Table 2 Detection of phase separation after DSC thermal cycling.

Full size table

Discussion

We established tight agreement between the computed stability limits of 9.0 and 10.0 wt% vs. the experimental 7 and 9 wt% based on DSC annealing at 180 °C, for the Vitamin E TPGS and Tween 80 systems, respectively, and identified different destabilizing mechanisms applicable to each system.

It is noteworthy that the VIE and T80 systems have markedly different surfactant-polymer (χ = 0.5) intercept positions (63 wt%, for VIE in Fig. 1a and 28 wt% for T80 in Fig. 1b) which are directly reflected to $\Delta {\text{g}}^{{\text{I}}}$ minima positions (62 wt%, for VIE in Supplementary Fig. 3a and 28 wt% for T80 in Supplementary Fig. 3b) through Eq. (3). Additionally, both the VIE $\Delta {\text{g}}^{{\text{E}}}$ and Δg maxima are located at 55 wt% surfactant (Supplementary Fig. 3a), while both the T80 $\Delta {\text{g}}^{{\text{E}}}$ and Δg maxima are located at 28 wt% surfactant (Supplementary Fig. 3b). Given that the T80 mixture is practically symmetric (A_s = 2.84, A_p = 2.83 from Eqs. (7) and (8), respectively), the results suggest that the load point of the χ intercept is correlated with the stationary point inside the miscibility gap. On the contrary, the position of the χ intercept for VIE (non-symmetric solution, A_s = 4.18, A_p = 2.09) does not coincide with the miscibility gap stationary point. An analogous argument can be made for μ (77 wt% for VIE in Fig. 1c inset and 33 wt% for T80 in Fig. 1d inset) and γ (70 wt%, for VIE in Fig. 2a and 28 wt% for T80 in Fig. 2b) intercept points. Therefore, no priori conclusion may be safely drawn with respect to stability limits solely based on the χ, μ or γ intercept points.

Another point of interest raised by the calculations is the ten-fold difference in surfactant μ values (Fig. 1c vs. d), despite comparable (starting structure) internal energies of 2200 vs. 1550 kJ/mol for Vitamin E TPGS and Tween 80, respectively; this observation suggests that the nature of the energy difference in Supplementary Fig. 4 is mainly owing to entropic contributions. As a result, we may assume that entropy differences determine the type of instability mechanism (transition to a mechanical mixture for VIE and transition into the spinodal for T80) rather than stability limit positions (these lie at almost identical load points for both systems).

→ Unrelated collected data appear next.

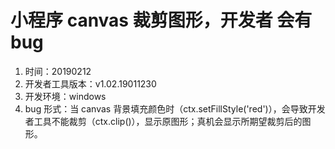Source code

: # 小程序 canvas 裁剪图形，开发者 会有bug
1. 时间：20190212
2. 开发者工具版本：v1.02.19011230
3. 开发环境：windows
4. bug 形式：当 canvas 背景填充颜色时（ctx.setFillStyle('red')），会导致开发者工具不能裁剪（ctx.clip()），显示原图形；真机会显示所期望裁剪后的图形。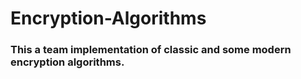 # Encryption-Algorithms

### This a team implementation of classic and some modern encryption algorithms.
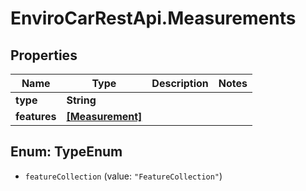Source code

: # EnviroCarRestApi.Measurements

## Properties
Name | Type | Description | Notes
------------ | ------------- | ------------- | -------------
**type** | **String** |  | 
**features** | [**[Measurement]**](Measurement.md) |  | 

<a name="TypeEnum"></a>
## Enum: TypeEnum

* `featureCollection` (value: `"FeatureCollection"`)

As this approach is not only valid for binary mixtures of polymer and surfactant but would also be true for API polymer mixtures and their demixing and stability behavior, this holds promise as a tool for early phase formulation design.

Conclusions

We portrayed that purpose-built, massive parallelization of ab initio FEP on CAAS was able to pinpoint Vitamin E TPGS/Copovidone (VIE) and Tween 80/Copovidone (T80) placebo miscibility (stability) limits to within an accuracy of 2 and 1 wt% surfactant from experimental VIE and T80 values, respectively. Furthermore, the method indicated the presence of different instability mechanisms for the two systems, i.e., transition to a mechanical mixture for VIE and transition to the spinodal region for T80. Fully based on first principles and with a modest computational cost footprint, this method may serve as a digital twin to pharmaceutical pre-formulation screening and high-throughput system selection for both PS and ASD.